Barb: Most of us have been working in the world of internet e-mail for twenty years now, but it does seem like every time we turn around, there’s something new to learn about how to behave in the ether.
How do you stay out of trouble with social media and on the net in general? Aside from the ever dangerous “reply all” and the too fast forward (one of my short stories, “In the Rip” in Best New England Crime Stories 2013: Blood Moon is about the perils of drunk e-mailing), how do you protect yourself?
This Wednesday the Wickeds are sharing their wisdom–and maybe even telling how they learned the hard way.
Since we’re telling potentially embarrassing stories, I’ll be brave and start off.
Make sure it’s your news to tell: When my granddaughter was born I was so excited I almost immediately took to Facebook to spread the good news. But I missed one thing–It wasn’t my news to tell. And my son and daughter-in-law, whose news it more appropriately was, had more than a few things on their hands at the time, so their announcement would come later. So my advice would be, before you announce news, even good news, make sure it’s your news to tell.
Edith: Make sure you know the consequences of what you click. I made the error of trying to send a message to a group administrator on Facebook about something minor, and instead whomped another member of the group with a slap on the hand from Zuckerberg and his cronies, about which said member was very, deeply, angrily unhappy. The result of my action was totally unintended but there was no way to reverse it (it’s impossible to contact Facebook, itself). I’m still red-faced and cringing about it.
Liz: An oldie but goodie: Think twice – and re-read – what you put in an email. It’s fast and satisfying, especially if you’re sending a note that may not be sunshine and roses, but the truth is you may later regret what you write. And it lives on, in some server, taunting you.
Jessie: What happens on the internet stays on the internet. Forever. I am careful about what I write or post concerning myself and doubly so with things concerning others because they can’t remove it either and didn’t choose to load it up in the first place.
Barb: Liz and Jessie, you’re reminding me of that old saying, “Never put anything in an e-mail you wouldn’t like to see in the newspaper.” And now that extends to social media–and after watching the unfolding bridge scandal in New Jersey, I’d have to say, in a text, as well.
Sherry: If you have a lot of people with the same first name double check the address before you send. I sent an email out and it went to the wrong person. No disaster here but it could have been. The other person very kindly told me about my error. As I think about becoming a more “public” person as an author I’ve posted less and less personal family pictures. Maybe I’m paranoid but I worry about that. Have any of you thought about that or changed your posting habits?
Edith: I still post occasional pictures of my adult sons, and I do put up pix of the progress on our house.
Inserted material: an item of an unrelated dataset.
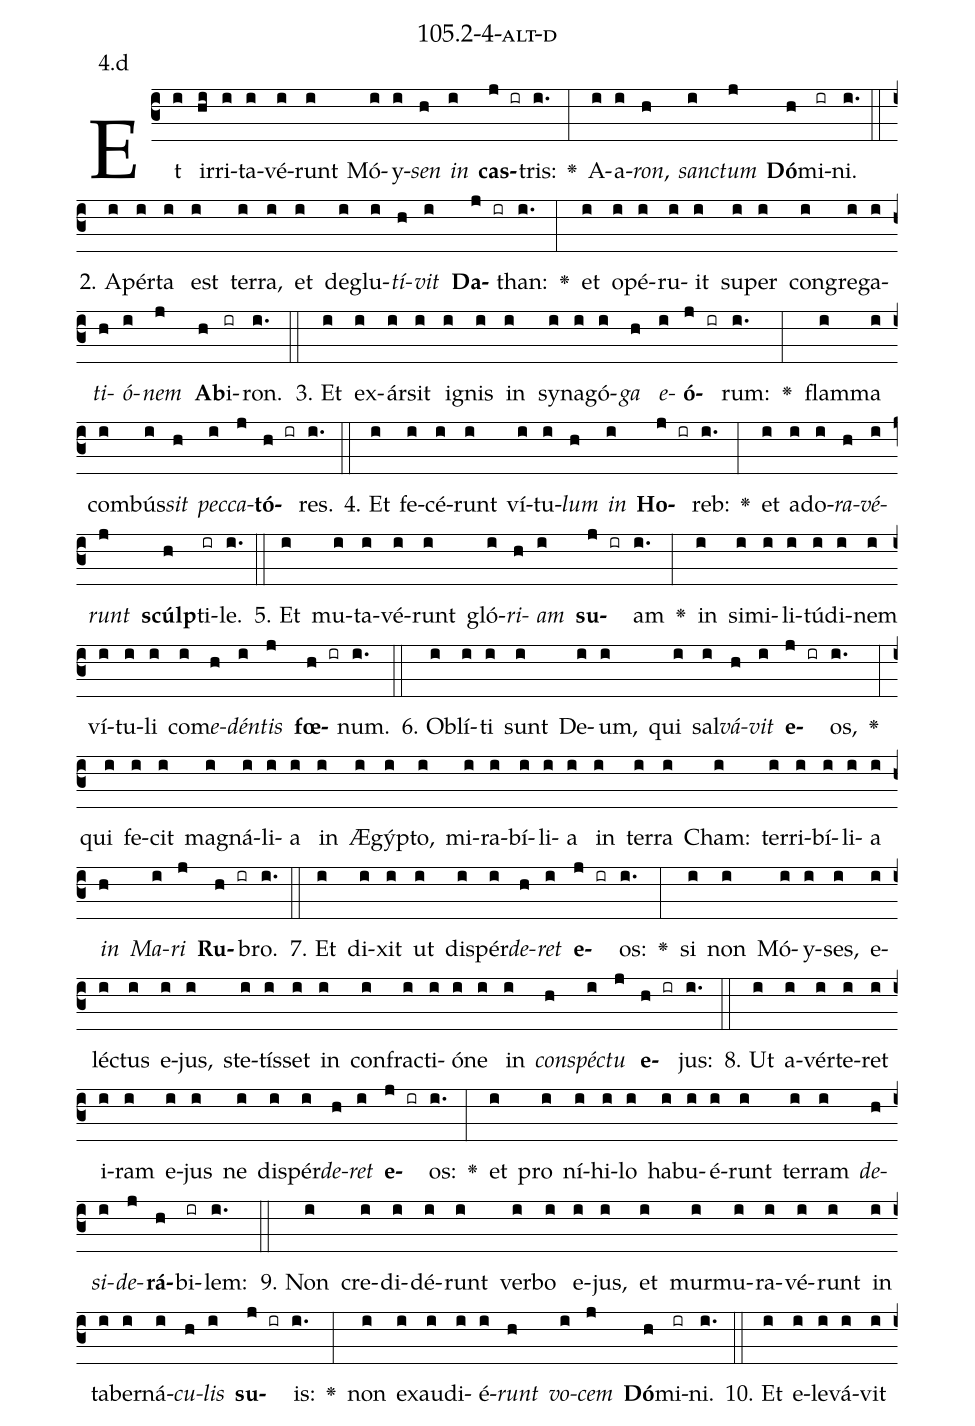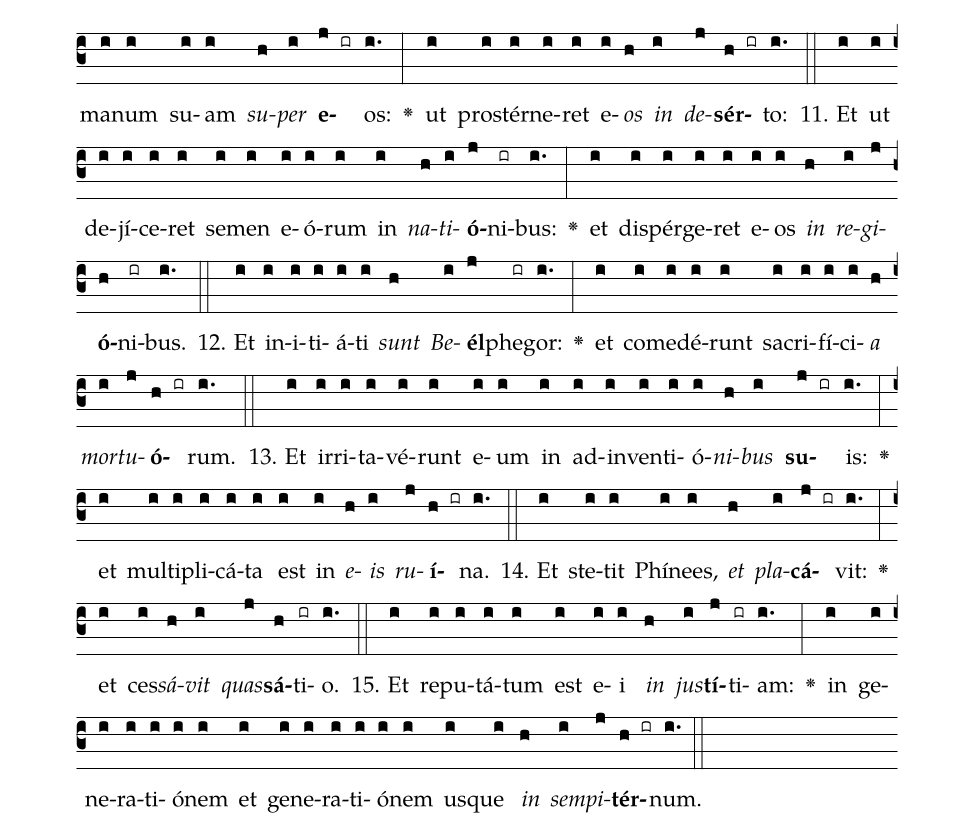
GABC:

I have posted a few of my young (under eight) friends but I never use their last name or any identifying info. Should I be more paranoid, Sherry? Hey, if I were truly careful, I wouldn’t be either on this blog or on Facebook!
Sherry: I’m full of questions and not a lot of answers!
Julie: I am going to do a whole post on private public personas. As for Netiquette, I have a couple of rules of thumb. #1, never post something you wouldn’t say over a loudspeaker, or to someone’s face. #2, humor/sarcasm/wit/snark don’t always translate in social media. #3, if you are typing a rant on email, don’t fill in the To: field. Save it as a draft, and let it sit. If you are following rule #1, you don’t need rule #3, but better safe than sorry.
How about you, dear readers? Any Netiquette tips to share?